For If These Walls Could Talk, the artist, who is also an art teacher, painstakingly "remodeled" an abandoned kindergarten classroom, sanding down its walls to a ghostly blankness and piling the dust into the chalk holders beneath an empty chalkboard. In doing so, she applied the same approach she had used in creating Sooner Than Later, a student's globe that she sanded down, erasing its surface entirely. The larger project took place in a former Family Christian Association of America School in the Design District after its acquisition by Dacra Realty.
The piece was part of a larger exhibition which gave three artists their own classrooms as showrooms. "Each of us reacted or responded to the space in our own way. My reaction was site-specific, so I found these two chalkboards in the classroom and basically sanded the four walls of the room. So it's called If These Walls Could Talk, so as you enter the classroom it's as though the architecture contained all the lessons," she says. "It was a very specific reaction to the site itself, but also a continuation of a conversation that I was already starting to explore."
She also works in fabrics. In her series of Skin Rugs, she uses the furs of stuffed animals to create colorful kaleidoscopic tapestries.
She uses only donated stuffed animals to create these rugs. "People come by the studio and drop them off. It's very important that they're used, the fact that they belonged to someone, and all the symbolism around the memories and childhood. Teddy bears are a strange object, because people want to get rid of them, but they don't want to throw them away or give them away. But they seem to feel okay about giving them away as long as they're going to become something else," the artist says. "It's a very funny thing. I am the same way; I still have my own teddy bears, I'm 30 years old -- how strange!"
Her latest, and largest project is her Kulturpark, a multi-dimensional undertaking in an abandoned theme park in Berlin. It started when the artist, curator Anthony Spinello, and two other team members received a research grant from Art Matters, New York. They traveled to Europe together to investigate a potential art space and to draw up a proposal for an art project.

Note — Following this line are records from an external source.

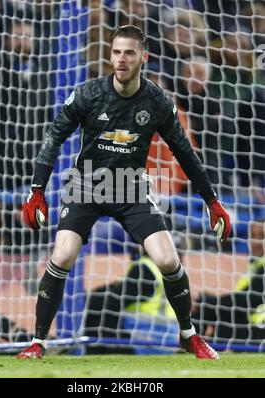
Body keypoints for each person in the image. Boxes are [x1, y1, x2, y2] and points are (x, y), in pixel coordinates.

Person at [17, 25, 231, 360]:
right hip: (86, 185)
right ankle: (38, 343)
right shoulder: (89, 94)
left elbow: (185, 153)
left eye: (129, 52)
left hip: (131, 186)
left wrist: (212, 201)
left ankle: (188, 336)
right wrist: (36, 191)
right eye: (116, 52)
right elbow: (54, 136)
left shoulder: (157, 101)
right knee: (61, 256)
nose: (121, 59)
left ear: (143, 57)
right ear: (110, 55)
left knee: (167, 259)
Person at [82, 248, 178, 355]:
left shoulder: (145, 268)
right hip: (169, 341)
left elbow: (114, 301)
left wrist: (84, 300)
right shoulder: (169, 270)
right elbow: (119, 288)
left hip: (144, 340)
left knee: (100, 315)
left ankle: (82, 351)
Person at [192, 219, 265, 344]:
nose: (255, 242)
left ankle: (194, 348)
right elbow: (242, 298)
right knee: (212, 313)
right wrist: (206, 300)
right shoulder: (256, 266)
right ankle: (193, 347)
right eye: (253, 236)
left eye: (262, 237)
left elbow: (248, 300)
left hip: (259, 328)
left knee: (209, 310)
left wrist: (205, 301)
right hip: (251, 323)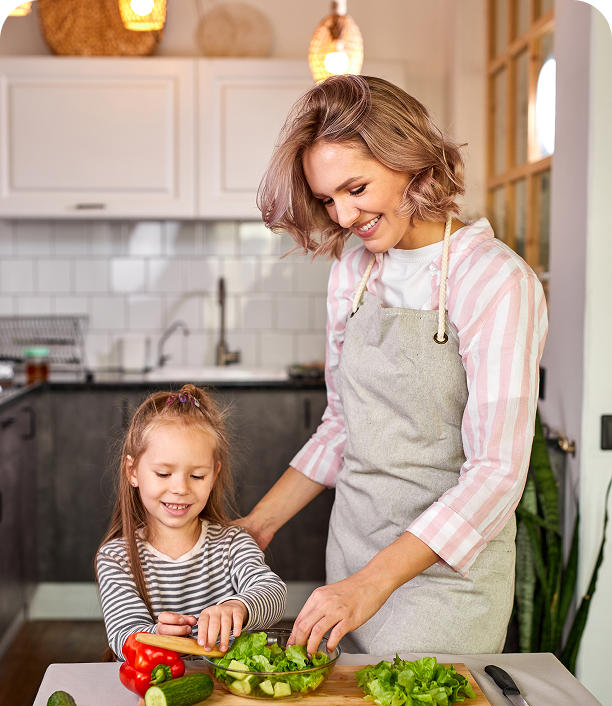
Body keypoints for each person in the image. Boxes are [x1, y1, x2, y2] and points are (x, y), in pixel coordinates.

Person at [241, 75, 548, 657]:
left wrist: (371, 585)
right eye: (329, 198)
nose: (345, 214)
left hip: (444, 586)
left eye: (356, 187)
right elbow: (342, 425)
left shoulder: (496, 282)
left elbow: (496, 476)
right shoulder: (353, 271)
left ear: (412, 161)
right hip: (350, 562)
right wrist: (258, 524)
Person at [96, 384, 287, 659]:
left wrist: (239, 606)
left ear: (214, 474)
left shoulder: (233, 543)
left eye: (196, 476)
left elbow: (273, 592)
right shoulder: (116, 558)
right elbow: (123, 635)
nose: (180, 488)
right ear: (133, 471)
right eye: (163, 473)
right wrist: (157, 637)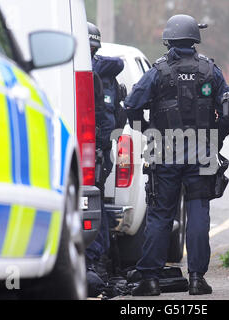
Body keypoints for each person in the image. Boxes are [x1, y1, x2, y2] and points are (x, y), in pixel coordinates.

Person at [124, 14, 229, 296]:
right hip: (202, 155)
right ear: (194, 38)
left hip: (164, 153)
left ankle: (150, 280)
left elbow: (132, 106)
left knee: (160, 216)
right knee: (198, 216)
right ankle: (197, 279)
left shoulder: (157, 71)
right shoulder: (211, 71)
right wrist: (215, 139)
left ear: (169, 39)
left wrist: (148, 132)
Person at [85, 22, 127, 294]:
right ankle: (98, 266)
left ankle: (95, 266)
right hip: (101, 150)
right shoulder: (105, 72)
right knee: (94, 204)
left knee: (90, 206)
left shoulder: (90, 72)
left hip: (94, 152)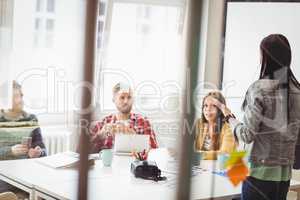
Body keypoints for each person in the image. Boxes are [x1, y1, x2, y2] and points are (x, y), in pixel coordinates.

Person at [212, 34, 300, 200]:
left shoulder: (259, 89)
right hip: (284, 176)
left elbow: (247, 134)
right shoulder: (297, 90)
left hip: (259, 175)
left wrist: (229, 118)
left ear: (266, 56)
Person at [90, 82, 158, 153]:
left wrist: (135, 138)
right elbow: (84, 152)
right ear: (114, 100)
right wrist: (99, 136)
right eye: (122, 97)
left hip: (134, 163)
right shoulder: (104, 123)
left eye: (129, 97)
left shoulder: (144, 122)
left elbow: (155, 152)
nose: (126, 101)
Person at [0, 81, 46, 160]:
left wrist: (39, 153)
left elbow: (43, 150)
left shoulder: (31, 119)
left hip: (26, 167)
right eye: (16, 96)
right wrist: (10, 151)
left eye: (21, 95)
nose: (21, 100)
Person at [194, 91, 236, 160]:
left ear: (220, 110)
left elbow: (225, 153)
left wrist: (198, 155)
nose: (208, 109)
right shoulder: (199, 124)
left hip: (221, 168)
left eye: (213, 106)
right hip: (201, 167)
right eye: (205, 105)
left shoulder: (228, 127)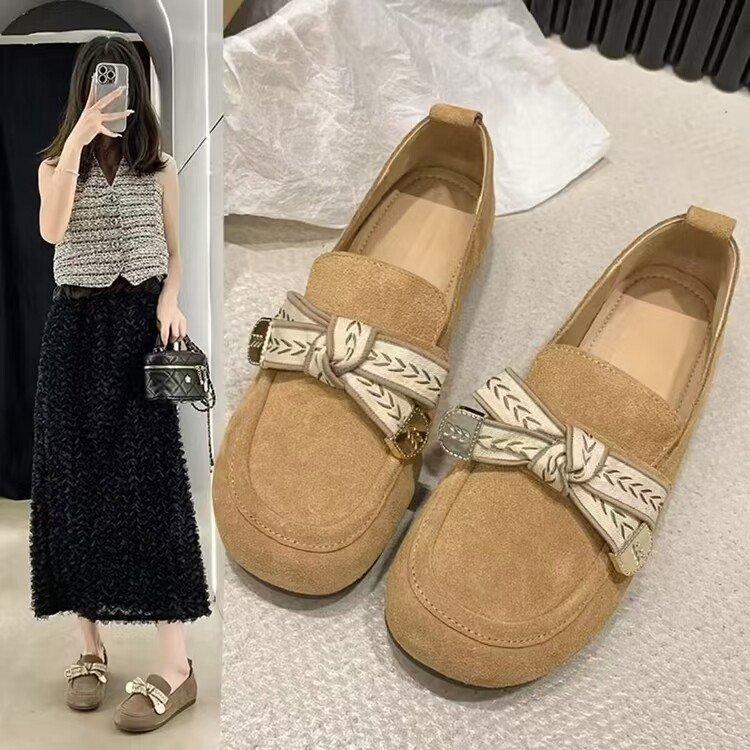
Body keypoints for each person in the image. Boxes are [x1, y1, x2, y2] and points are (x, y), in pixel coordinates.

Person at [31, 35, 210, 732]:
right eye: (100, 82)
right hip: (74, 336)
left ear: (137, 89)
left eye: (122, 81)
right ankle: (90, 646)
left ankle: (177, 667)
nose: (111, 93)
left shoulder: (159, 166)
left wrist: (170, 301)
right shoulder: (55, 165)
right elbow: (52, 232)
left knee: (152, 492)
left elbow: (175, 253)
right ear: (83, 89)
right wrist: (77, 141)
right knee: (74, 489)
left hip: (138, 335)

"The park was built by the GDR in 1969, and when the wall fell down it was in East Berlin. Then it was bought privately and later abandoned in 2001, which created a totally different landscape. We went to research it historically, socially, on the politics of leisure, how entertainment changed depending on political systems," Woodgate says.
In their investigations, they grasped that the park had the potential to become an epicenter of creation. So their multi-phase project will bring in 25 visionaries, as well as exchange students from American art schools, to use its space in a variety of creative ways of their choosing. The park will open to the public from June 28 to July 1. "And then who knows?" the artist says.
Agustina Woodgate is the first finalist profiled in this year's Mastermind series.